[PROBLEM REQUIREMENTS] Reproduce every line of the records that follow, without changing anything.

(Records from a data source)
■ ■ ■ ■
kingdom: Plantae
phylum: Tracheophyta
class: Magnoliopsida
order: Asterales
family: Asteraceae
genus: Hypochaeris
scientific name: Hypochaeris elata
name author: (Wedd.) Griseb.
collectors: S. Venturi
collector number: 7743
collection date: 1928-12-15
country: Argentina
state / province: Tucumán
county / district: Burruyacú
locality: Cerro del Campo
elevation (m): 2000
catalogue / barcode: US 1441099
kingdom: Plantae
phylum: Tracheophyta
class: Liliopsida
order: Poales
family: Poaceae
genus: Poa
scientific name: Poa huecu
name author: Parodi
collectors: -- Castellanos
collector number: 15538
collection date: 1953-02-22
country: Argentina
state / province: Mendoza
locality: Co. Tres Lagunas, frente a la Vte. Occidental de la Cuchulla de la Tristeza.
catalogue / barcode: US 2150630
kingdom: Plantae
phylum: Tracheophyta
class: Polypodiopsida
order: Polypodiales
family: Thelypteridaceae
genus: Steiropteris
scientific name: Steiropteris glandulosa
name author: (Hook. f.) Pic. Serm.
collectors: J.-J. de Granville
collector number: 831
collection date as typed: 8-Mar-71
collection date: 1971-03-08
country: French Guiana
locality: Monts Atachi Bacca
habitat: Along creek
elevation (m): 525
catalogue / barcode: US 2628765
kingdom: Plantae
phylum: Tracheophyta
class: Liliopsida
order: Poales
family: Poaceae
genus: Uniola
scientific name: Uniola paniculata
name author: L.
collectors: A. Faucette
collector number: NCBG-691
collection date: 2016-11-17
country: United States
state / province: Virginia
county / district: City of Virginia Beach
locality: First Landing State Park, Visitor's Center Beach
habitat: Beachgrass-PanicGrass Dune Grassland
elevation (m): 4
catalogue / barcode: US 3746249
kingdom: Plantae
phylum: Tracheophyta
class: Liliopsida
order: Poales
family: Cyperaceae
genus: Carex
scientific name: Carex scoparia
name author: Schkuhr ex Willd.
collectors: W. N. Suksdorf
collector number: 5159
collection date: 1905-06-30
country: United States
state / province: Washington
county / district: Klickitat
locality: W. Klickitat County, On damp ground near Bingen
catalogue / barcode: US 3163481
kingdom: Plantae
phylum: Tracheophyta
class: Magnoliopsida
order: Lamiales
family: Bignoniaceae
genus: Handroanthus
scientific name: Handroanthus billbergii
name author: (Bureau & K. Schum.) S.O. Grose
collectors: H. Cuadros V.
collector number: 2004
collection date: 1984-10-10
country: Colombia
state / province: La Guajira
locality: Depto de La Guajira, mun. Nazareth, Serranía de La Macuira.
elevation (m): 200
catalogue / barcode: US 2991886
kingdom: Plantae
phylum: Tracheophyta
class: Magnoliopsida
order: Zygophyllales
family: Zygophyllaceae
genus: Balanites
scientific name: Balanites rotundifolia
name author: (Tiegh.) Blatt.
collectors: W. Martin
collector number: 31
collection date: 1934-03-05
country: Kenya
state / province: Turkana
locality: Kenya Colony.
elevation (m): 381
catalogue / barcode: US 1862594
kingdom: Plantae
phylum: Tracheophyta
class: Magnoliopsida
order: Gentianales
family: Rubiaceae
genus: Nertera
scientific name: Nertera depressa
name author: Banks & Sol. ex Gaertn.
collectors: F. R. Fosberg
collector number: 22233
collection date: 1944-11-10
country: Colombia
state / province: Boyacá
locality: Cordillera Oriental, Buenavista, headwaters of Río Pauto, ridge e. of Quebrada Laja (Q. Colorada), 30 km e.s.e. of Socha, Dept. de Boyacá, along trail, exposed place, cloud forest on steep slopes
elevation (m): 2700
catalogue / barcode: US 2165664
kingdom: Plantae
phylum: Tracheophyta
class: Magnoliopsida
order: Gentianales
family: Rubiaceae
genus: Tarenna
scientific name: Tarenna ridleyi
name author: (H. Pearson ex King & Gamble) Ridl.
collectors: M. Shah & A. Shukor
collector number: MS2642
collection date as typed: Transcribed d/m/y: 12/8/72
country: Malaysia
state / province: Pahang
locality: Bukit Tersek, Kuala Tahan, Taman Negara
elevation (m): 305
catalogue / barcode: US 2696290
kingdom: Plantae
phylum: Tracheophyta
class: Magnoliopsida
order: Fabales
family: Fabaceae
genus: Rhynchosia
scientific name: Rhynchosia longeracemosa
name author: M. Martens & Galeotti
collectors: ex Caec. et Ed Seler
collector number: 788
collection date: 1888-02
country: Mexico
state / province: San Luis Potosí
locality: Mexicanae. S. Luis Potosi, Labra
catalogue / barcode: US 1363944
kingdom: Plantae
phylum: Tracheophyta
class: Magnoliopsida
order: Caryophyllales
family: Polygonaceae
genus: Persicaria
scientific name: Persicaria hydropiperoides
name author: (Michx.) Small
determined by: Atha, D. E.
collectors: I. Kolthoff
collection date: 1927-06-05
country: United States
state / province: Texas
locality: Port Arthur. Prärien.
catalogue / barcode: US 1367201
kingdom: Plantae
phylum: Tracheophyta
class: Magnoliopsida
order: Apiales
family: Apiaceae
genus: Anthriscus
■ ■ ■ ■
[ANSWER TO THE TASK]
kingdom: Plantae
phylum: Tracheophyta
class: Magnoliopsida
order: Asterales
family: Asteraceae
genus: Hypochaeris
scientific name: Hypochaeris elata
name author: (Wedd.) Griseb.
collectors: S. Venturi
collector number: 7743
collection date: 1928-12-15
country: Argentina
state / province: Tucumán
county / district: Burruyacú
locality: Cerro del Campo
elevation (m): 2000
catalogue / barcode: US 1441099
kingdom: Plantae
phylum: Tracheophyta
class: Liliopsida
order: Poales
family: Poaceae
genus: Poa
scientific name: Poa huecu
name author: Parodi
collectors: -- Castellanos
collector number: 15538
collection date: 1953-02-22
country: Argentina
state / province: Mendoza
locality: Co. Tres Lagunas, frente a la Vte. Occidental de la Cuchulla de la Tristeza.
catalogue / barcode: US 2150630
kingdom: Plantae
phylum: Tracheophyta
class: Polypodiopsida
order: Polypodiales
family: Thelypteridaceae
genus: Steiropteris
scientific name: Steiropteris glandulosa
name author: (Hook. f.) Pic. Serm.
collectors: J.-J. de Granville
collector number: 831
collection date as typed: 8-Mar-71
collection date: 1971-03-08
country: French Guiana
locality: Monts Atachi Bacca
habitat: Along creek
elevation (m): 525
catalogue / barcode: US 2628765
kingdom: Plantae
phylum: Tracheophyta
class: Liliopsida
order: Poales
family: Poaceae
genus: Uniola
scientific name: Uniola paniculata
name author: L.
collectors: A. Faucette
collector number: NCBG-691
collection date: 2016-11-17
country: United States
state / province: Virginia
county / district: City of Virginia Beach
locality: First Landing State Park, Visitor's Center Beach
habitat: Beachgrass-PanicGrass Dune Grassland
elevation (m): 4
catalogue / barcode: US 3746249
kingdom: Plantae
phylum: Tracheophyta
class: Liliopsida
order: Poales
family: Cyperaceae
genus: Carex
scientific name: Carex scoparia
name author: Schkuhr ex Willd.
collectors: W. N. Suksdorf
collector number: 5159
collection date: 1905-06-30
country: United States
state / province: Washington
county / district: Klickitat
locality: W. Klickitat County, On damp ground near Bingen
catalogue / barcode: US 3163481
kingdom: Plantae
phylum: Tracheophyta
class: Magnoliopsida
order: Lamiales
family: Bignoniaceae
genus: Handroanthus
scientific name: Handroanthus billbergii
name author: (Bureau & K. Schum.) S.O. Grose
collectors: H. Cuadros V.
collector number: 2004
collection date: 1984-10-10
country: Colombia
state / province: La Guajira
locality: Depto de La Guajira, mun. Nazareth, Serranía de La Macuira.
elevation (m): 200
catalogue / barcode: US 2991886
kingdom: Plantae
phylum: Tracheophyta
class: Magnoliopsida
order: Zygophyllales
family: Zygophyllaceae
genus: Balanites
scientific name: Balanites rotundifolia
name author: (Tiegh.) Blatt.
collectors: W. Martin
collector number: 31
collection date: 1934-03-05
country: Kenya
state / province: Turkana
locality: Kenya Colony.
elevation (m): 381
catalogue / barcode: US 1862594
kingdom: Plantae
phylum: Tracheophyta
class: Magnoliopsida
order: Gentianales
family: Rubiaceae
genus: Nertera
scientific name: Nertera depressa
name author: Banks & Sol. ex Gaertn.
collectors: F. R. Fosberg
collector number: 22233
collection date: 1944-11-10
country: Colombia
state / province: Boyacá
locality: Cordillera Oriental, Buenavista, headwaters of Río Pauto, ridge e. of Quebrada Laja (Q. Colorada), 30 km e.s.e. of Socha, Dept. de Boyacá, along trail, exposed place, cloud forest on steep slopes
elevation (m): 2700
catalogue / barcode: US 2165664
kingdom: Plantae
phylum: Tracheophyta
class: Magnoliopsida
order: Gentianales
family: Rubiaceae
genus: Tarenna
scientific name: Tarenna ridleyi
name author: (H. Pearson ex King & Gamble) Ridl.
collectors: M. Shah & A. Shukor
collector number: MS2642
collection date as typed: Transcribed d/m/y: 12/8/72
country: Malaysia
state / province: Pahang
locality: Bukit Tersek, Kuala Tahan, Taman Negara
elevation (m): 305
catalogue / barcode: US 2696290
kingdom: Plantae
phylum: Tracheophyta
class: Magnoliopsida
order: Fabales
family: Fabaceae
genus: Rhynchosia
scientific name: Rhynchosia longeracemosa
name author: M. Martens & Galeotti
collectors: ex Caec. et Ed Seler
collector number: 788
collection date: 1888-02
country: Mexico
state / province: San Luis Potosí
locality: Mexicanae. S. Luis Potosi, Labra
catalogue / barcode: US 1363944
kingdom: Plantae
phylum: Tracheophyta
class: Magnoliopsida
order: Caryophyllales
family: Polygonaceae
genus: Persicaria
scientific name: Persicaria hydropiperoides
name author: (Michx.) Small
determined by: Atha, D. E.
collectors: I. Kolthoff
collection date: 1927-06-05
country: United States
state / province: Texas
locality: Port Arthur. Prärien.
catalogue / barcode: US 1367201
kingdom: Plantae
phylum: Tracheophyta
class: Magnoliopsida
order: Apiales
family: Apiaceae
genus: Anthriscus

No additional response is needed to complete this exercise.